The View | Why Singapore, Seoul and Japan are defying the real estate downturn
- Singapore’s housing market and South Korea’s grade A office market are outperforming most others
- Japan, meanwhile, is benefiting from efforts to relocate supply chains away from China

There are many examples of resilience and outperformance in the global property industry. In residential markets, house prices in the United States hit a record high last month amid a rise in mortgage rates to their highest level since 2000. In commercial markets, industrial and logistics assets accounted for 37 per cent of global cross-border investment in the first half of this year, the highest half-year share on record, according to CBRE.
Yet, the ones that stand out are those that have stood the test of time or involve markets that are defying major trends in the global economy. Three of the biggest trend-defiers are in Asia, one of the reasons parts of the region’s real estate industry – particularly the office sector – have fared better than in the US and Europe.

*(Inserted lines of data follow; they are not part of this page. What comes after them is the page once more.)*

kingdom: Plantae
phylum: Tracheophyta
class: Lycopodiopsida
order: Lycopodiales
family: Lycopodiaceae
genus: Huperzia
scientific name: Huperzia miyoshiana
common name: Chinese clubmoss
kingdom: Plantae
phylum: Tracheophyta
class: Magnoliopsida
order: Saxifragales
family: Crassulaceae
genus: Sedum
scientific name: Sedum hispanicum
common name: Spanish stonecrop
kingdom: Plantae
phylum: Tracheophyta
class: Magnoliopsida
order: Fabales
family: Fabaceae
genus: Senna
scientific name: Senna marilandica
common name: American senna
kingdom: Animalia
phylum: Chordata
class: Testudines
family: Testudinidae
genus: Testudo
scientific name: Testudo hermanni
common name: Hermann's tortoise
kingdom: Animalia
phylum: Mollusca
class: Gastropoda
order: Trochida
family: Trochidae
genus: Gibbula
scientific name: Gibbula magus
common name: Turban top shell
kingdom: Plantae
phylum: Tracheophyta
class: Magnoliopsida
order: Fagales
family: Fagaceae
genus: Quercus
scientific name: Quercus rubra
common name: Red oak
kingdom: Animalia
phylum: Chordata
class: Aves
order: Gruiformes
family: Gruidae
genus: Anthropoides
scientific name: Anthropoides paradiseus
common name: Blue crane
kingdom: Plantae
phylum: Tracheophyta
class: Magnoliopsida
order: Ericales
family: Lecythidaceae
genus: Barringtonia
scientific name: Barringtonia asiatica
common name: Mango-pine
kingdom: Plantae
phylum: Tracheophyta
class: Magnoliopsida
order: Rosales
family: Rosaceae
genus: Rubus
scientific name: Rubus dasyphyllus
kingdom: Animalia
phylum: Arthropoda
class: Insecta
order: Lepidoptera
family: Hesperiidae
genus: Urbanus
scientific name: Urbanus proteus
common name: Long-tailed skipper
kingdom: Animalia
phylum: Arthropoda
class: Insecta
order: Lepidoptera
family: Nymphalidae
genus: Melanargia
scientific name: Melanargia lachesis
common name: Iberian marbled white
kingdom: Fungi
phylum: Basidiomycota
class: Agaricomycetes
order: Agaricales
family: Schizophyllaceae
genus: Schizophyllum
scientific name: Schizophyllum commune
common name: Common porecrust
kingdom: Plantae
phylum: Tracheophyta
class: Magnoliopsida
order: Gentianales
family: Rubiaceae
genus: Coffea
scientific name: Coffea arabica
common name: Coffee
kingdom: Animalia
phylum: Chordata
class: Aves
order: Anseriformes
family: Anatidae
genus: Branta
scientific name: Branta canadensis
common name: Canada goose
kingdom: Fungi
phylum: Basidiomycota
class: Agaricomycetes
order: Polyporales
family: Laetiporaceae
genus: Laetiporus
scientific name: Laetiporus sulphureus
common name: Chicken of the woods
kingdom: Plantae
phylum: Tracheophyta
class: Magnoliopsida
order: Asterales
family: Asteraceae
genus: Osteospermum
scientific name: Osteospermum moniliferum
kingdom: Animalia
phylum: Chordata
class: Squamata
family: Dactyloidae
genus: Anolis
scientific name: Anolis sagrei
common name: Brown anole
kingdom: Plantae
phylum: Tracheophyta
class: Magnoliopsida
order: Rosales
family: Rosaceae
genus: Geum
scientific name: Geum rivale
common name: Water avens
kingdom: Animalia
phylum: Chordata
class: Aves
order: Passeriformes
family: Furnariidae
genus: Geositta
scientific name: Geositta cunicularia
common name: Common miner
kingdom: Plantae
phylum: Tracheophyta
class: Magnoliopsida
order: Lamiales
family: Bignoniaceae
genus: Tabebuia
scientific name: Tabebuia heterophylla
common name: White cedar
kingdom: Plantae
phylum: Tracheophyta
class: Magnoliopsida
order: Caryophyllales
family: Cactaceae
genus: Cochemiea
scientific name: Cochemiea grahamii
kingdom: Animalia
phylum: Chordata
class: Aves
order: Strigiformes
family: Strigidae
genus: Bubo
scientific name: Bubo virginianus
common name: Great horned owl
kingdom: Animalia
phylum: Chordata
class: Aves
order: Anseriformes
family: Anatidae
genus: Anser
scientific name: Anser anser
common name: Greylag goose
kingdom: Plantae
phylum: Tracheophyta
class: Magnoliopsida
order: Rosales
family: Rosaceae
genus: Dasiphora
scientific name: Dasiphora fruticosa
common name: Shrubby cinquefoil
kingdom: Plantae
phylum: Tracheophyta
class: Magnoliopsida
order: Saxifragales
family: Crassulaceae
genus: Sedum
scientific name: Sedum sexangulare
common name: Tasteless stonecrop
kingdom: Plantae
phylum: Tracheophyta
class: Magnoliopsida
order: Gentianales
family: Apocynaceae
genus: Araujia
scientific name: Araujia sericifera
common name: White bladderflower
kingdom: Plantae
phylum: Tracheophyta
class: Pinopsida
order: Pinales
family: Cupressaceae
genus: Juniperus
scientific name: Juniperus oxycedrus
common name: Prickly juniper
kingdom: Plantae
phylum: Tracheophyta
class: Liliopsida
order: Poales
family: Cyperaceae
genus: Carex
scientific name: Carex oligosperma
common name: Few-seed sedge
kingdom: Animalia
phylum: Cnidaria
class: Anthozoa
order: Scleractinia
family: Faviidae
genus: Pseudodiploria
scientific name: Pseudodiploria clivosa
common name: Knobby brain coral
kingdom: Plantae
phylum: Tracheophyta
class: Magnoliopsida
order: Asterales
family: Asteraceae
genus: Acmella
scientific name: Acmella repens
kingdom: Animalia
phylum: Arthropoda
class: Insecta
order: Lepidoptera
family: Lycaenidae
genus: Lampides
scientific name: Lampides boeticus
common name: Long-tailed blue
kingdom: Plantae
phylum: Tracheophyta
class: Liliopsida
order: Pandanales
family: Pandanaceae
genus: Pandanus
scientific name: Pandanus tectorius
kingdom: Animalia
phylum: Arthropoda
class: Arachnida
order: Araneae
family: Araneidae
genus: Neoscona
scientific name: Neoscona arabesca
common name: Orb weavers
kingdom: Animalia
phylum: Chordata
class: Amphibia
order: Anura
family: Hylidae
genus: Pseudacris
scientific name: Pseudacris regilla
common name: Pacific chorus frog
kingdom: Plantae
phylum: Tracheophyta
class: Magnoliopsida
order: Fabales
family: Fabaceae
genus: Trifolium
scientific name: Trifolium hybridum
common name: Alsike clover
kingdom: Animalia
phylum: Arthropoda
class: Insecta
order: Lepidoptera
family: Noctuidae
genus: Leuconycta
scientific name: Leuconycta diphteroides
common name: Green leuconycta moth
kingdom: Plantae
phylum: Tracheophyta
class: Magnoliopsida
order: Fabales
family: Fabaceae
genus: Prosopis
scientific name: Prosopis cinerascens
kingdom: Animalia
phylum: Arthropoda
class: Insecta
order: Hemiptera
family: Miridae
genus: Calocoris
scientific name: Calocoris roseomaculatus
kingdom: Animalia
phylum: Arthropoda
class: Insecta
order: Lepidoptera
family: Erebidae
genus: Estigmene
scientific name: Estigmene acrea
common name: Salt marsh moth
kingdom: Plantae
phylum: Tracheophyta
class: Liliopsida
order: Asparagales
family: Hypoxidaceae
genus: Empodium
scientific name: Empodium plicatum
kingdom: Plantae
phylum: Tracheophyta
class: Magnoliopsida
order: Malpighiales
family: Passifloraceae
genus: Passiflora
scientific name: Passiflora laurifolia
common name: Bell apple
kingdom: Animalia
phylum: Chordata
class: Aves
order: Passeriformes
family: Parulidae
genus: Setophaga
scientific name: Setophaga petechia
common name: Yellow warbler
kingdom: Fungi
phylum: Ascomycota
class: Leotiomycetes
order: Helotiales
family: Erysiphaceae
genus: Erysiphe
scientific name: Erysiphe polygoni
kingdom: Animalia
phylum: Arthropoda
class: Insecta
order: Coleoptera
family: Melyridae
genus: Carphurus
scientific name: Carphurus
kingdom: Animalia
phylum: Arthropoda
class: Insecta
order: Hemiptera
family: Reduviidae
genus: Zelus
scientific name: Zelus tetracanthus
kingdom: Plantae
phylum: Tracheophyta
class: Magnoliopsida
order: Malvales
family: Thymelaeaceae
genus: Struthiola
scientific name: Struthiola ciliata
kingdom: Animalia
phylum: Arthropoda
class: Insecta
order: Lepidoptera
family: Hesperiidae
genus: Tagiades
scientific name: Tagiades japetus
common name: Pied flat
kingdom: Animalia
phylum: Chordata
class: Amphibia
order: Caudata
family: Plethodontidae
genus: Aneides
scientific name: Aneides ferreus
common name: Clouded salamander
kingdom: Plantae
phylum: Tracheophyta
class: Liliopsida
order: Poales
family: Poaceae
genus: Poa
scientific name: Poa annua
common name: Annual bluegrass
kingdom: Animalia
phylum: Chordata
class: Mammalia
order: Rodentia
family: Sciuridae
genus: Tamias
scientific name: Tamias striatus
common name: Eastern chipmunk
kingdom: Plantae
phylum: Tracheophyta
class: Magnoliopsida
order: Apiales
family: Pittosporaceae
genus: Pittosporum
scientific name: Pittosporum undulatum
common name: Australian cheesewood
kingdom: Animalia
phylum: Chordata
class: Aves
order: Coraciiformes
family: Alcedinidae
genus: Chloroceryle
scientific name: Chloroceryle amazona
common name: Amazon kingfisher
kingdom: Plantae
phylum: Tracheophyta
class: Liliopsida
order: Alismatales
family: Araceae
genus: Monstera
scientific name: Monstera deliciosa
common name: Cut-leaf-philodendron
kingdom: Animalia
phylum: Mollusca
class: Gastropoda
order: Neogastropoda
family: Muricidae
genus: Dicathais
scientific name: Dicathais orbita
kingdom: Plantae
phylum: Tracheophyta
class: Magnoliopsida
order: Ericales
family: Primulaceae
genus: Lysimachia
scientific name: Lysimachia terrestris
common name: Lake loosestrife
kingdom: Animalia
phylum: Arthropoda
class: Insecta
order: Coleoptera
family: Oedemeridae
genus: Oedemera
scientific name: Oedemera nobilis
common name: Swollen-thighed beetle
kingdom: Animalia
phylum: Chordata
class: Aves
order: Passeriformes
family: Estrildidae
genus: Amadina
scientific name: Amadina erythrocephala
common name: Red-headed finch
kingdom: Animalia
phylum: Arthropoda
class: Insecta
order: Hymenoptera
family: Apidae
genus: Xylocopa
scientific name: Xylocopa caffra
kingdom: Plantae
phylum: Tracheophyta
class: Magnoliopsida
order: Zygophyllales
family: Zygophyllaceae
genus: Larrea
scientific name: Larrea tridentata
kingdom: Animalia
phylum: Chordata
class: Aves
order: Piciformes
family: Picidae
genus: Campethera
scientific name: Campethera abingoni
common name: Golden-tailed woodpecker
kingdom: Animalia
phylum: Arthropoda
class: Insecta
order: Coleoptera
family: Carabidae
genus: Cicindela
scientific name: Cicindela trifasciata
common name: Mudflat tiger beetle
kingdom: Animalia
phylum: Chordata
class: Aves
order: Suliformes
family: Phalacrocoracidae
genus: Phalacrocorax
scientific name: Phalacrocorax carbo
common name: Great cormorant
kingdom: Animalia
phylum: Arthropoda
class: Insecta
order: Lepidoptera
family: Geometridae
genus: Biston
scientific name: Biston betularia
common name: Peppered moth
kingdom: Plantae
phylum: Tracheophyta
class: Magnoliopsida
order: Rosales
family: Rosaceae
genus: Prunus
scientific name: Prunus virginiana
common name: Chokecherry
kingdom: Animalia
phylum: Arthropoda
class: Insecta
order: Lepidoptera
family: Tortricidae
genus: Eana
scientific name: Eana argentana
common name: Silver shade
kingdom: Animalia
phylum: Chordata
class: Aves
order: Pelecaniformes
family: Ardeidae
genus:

According to Knight Frank’s Global Residential Cities Index, home values in Singapore grew 7.5 per cent on an annualised basis in the second quarter of this year, the second-fastest rate among global gateway cities after Dubai. Singapore’s performance is all the more striking given that one-third of the 100 cities tracked by Knight Frank were still experiencing price declines.
While a number of factors are at work – the city state’s safe-haven appeal, pandemic-induced delays in construction and strong demand from Singaporeans – the one that is the most compelling is often viewed as the biggest threat to prices.